For the past few days I have been troubleshooting a very strange problem at one of my clients. They have a small Windos network of about 7 computers connected to the Internet through a single DSL line. Recently, they begun to experience slowdowns when sending email through Outlook – when email is sent, it takes a minute or so until it actually gets to the server. Needless to say a very annoying thing.
While at the office, I started troubleshooting with the first computer that had the issue. I tried telneting to port 25 to several mail servers. To my suprise, only two mail servers – the ones they used had the problem, while others such as my own were fine. Their two mail servers – smtp.cavtel.net and smtp.concentric.net would just sit there with a blinking cursor for 30 to 45 seconds until the 220 SMTP banner would come up and then they worked just fine.
I basically worked my way back from that computer to their Internet connection:
1. Removed the antivirus on that one computer, no change.
2. Change firewall settings, no change.
3. Tried other computers in the office, same problem.
4. Brought my own computer, same problem.
5. Upgraded firmware on their router, no change.
6. Disconnected the router and connected directly to the DSL modem with my own computer, no change.
At this point I was pretty sure that the issue wasn’t on their end. However, what made the problem more weird is that only some mail servers were affected but those operated by different companies, AND it wasn’t a flat out failure but rather a delay of 30 seconds.
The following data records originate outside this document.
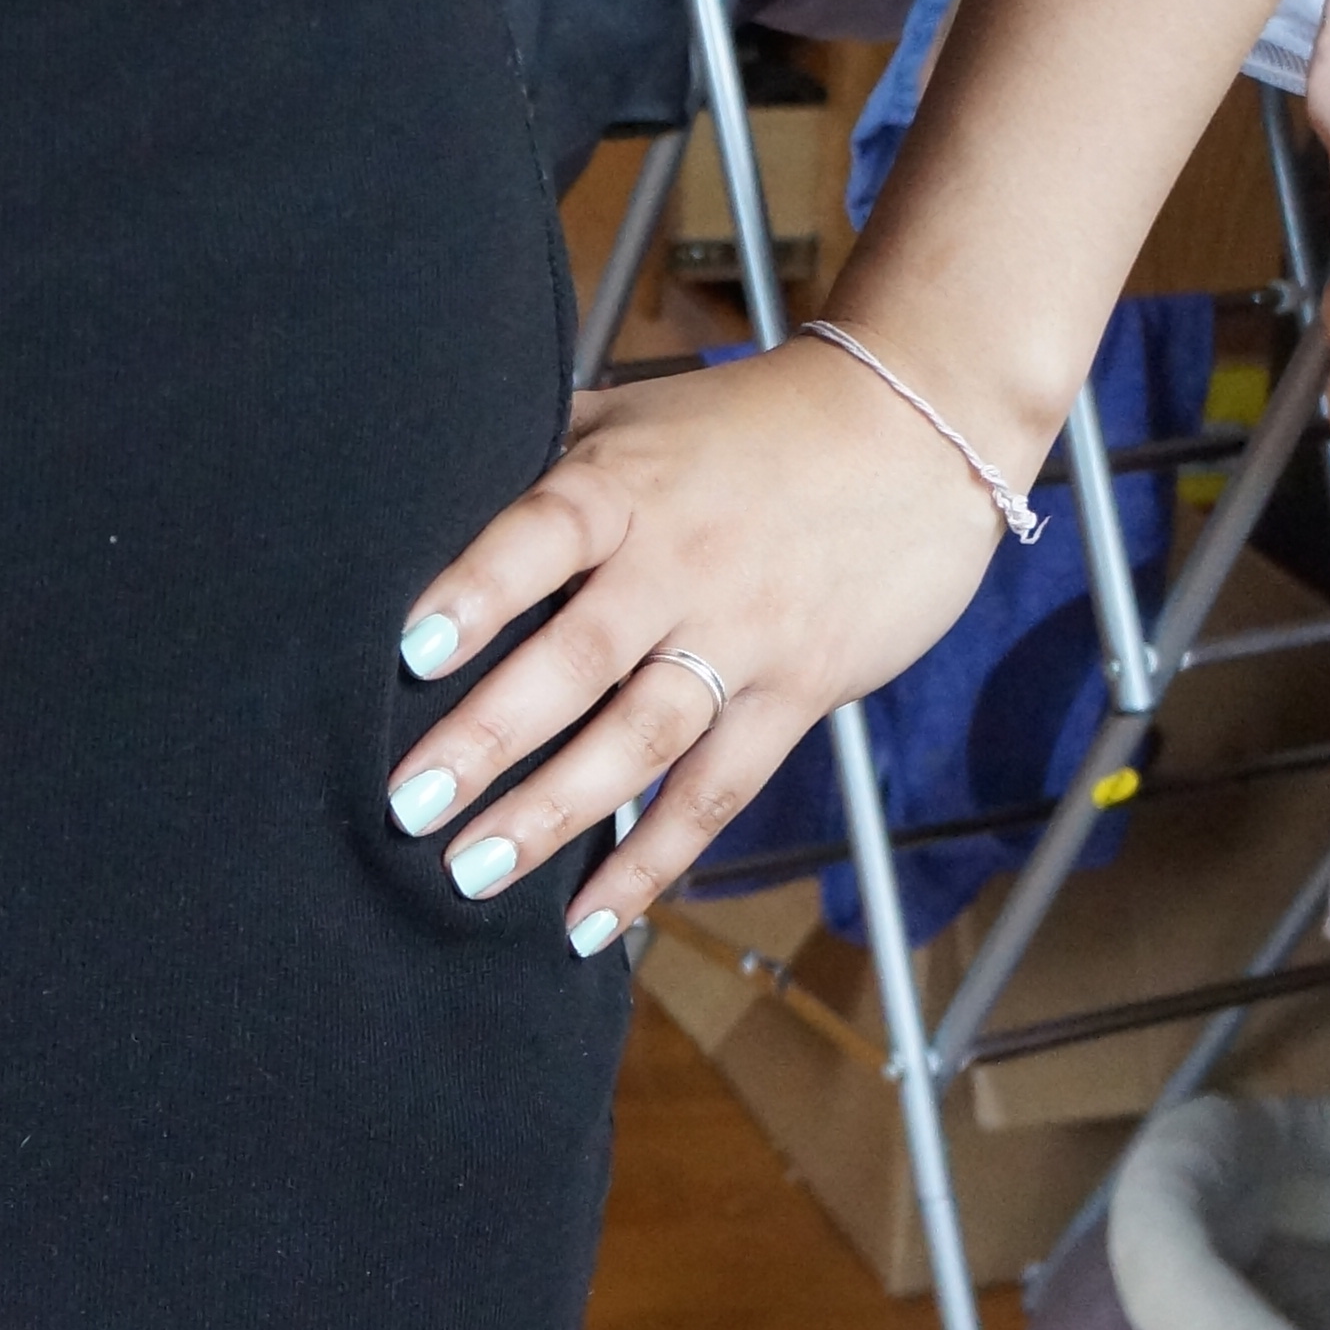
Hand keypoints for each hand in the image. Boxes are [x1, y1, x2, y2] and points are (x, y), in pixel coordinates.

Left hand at [385, 332, 1019, 943]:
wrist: (922, 431)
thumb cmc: (752, 422)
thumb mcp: (641, 409)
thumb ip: (548, 447)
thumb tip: (429, 478)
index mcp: (627, 485)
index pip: (544, 535)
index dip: (479, 590)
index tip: (411, 651)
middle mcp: (681, 565)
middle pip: (579, 658)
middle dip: (489, 737)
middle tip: (407, 806)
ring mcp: (744, 636)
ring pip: (642, 739)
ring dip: (555, 813)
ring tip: (473, 875)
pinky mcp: (800, 693)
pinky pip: (718, 789)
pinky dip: (655, 858)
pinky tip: (592, 920)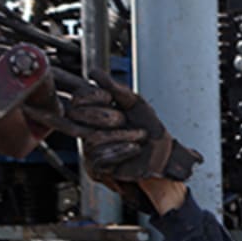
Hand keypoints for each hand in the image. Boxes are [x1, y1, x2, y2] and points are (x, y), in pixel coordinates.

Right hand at [28, 70, 201, 191]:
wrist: (163, 155)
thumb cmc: (150, 129)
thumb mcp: (135, 102)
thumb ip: (115, 87)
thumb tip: (93, 73)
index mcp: (94, 113)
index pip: (77, 101)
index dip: (91, 97)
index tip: (108, 98)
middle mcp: (88, 129)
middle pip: (79, 118)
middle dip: (106, 117)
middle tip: (125, 119)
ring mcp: (91, 148)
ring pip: (93, 138)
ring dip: (121, 136)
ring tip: (138, 136)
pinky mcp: (97, 167)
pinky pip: (101, 158)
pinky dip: (122, 151)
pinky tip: (134, 149)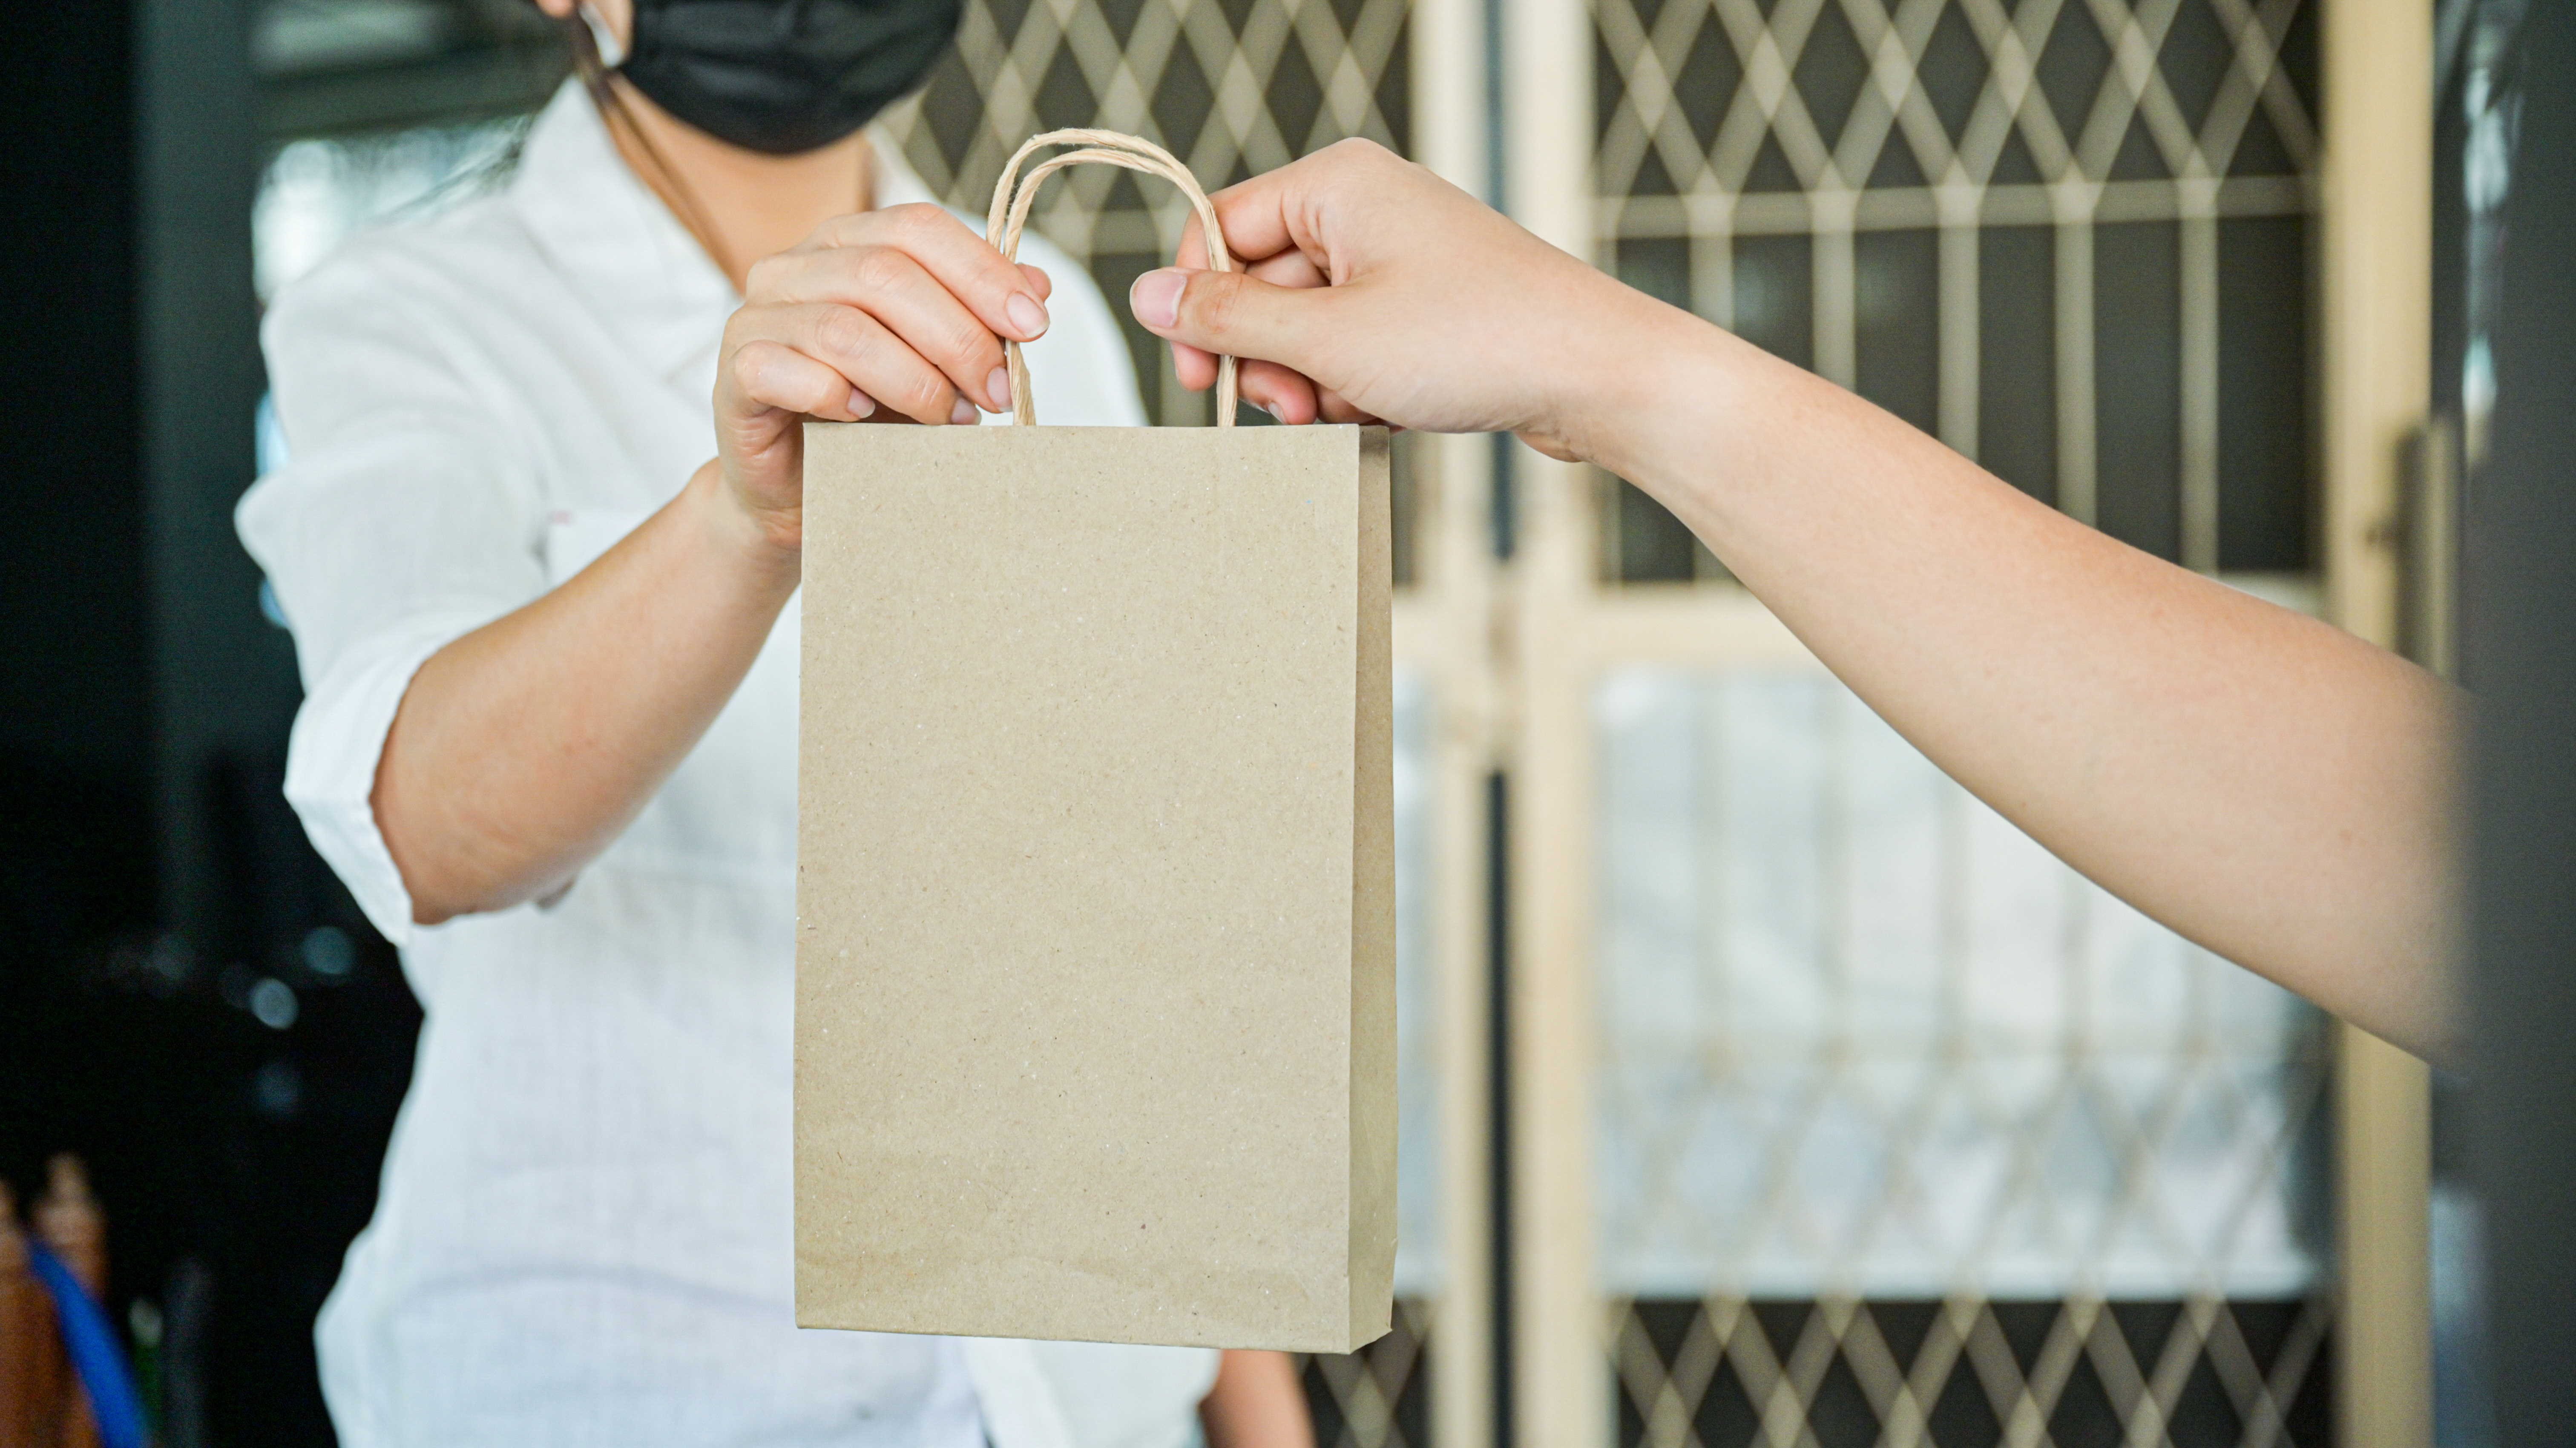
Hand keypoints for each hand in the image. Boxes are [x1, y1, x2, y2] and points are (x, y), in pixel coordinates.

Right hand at [714, 203, 1054, 549]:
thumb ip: (979, 318)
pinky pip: (784, 371)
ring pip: (843, 328)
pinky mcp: (734, 372)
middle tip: (998, 393)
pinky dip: (835, 396)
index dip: (982, 273)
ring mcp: (756, 315)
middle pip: (886, 274)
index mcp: (847, 242)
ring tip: (949, 418)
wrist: (800, 488)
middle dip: (958, 336)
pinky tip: (864, 421)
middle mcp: (795, 266)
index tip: (1034, 328)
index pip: (918, 228)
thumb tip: (1039, 288)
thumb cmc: (872, 416)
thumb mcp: (938, 362)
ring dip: (913, 379)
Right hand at [1126, 139, 1684, 458]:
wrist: (1595, 375)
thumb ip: (1229, 321)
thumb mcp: (1328, 339)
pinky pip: (1354, 350)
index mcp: (1337, 184)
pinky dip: (1355, 388)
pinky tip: (1386, 413)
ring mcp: (1401, 262)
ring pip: (1307, 329)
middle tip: (1287, 408)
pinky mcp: (1427, 312)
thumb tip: (1146, 297)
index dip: (1199, 306)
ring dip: (1310, 383)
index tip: (1202, 376)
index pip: (1221, 230)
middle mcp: (1367, 210)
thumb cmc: (1477, 339)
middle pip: (1262, 286)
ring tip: (1348, 411)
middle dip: (1265, 359)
The next step was to call their ISP – Cavalier Telecom. After getting assurances that there was no blockages throttling on their site, the technician I spoke to went to get helps from higher ups. For the next 45 minutes he was putting me own, asking basic questions like “Can you ping our mail server?” and going back to consulting with other technicians. To their credit, they actually knew what they were talking about – something that cannot be said about many other tech support calls nowadays.
While I was on hold with the ISP, I was googling for different problems. By accident I ran across a mention how AOL rejects any SMTP sessions originating from an IP without an reverse DNS entry (PTR). On a hunch, I went to check if my client’s static IP had an rDNS entry – and guess what – they DID NOT! So the next time the technician got on the phone, I asked him to add one in just in case. Half a hour later, mail become blazing fast.
To summarize, what I believe happened is that the two mail servers in questions were running similar software (Postfix I think) and were trying to resolve the rDNS of the connecting IP when starting the SMTP session. For some reason, the rDNS timeout was set pretty high, and the session basically sat there doing nothing until the lookup failed completely. A very unusual and interesting problem.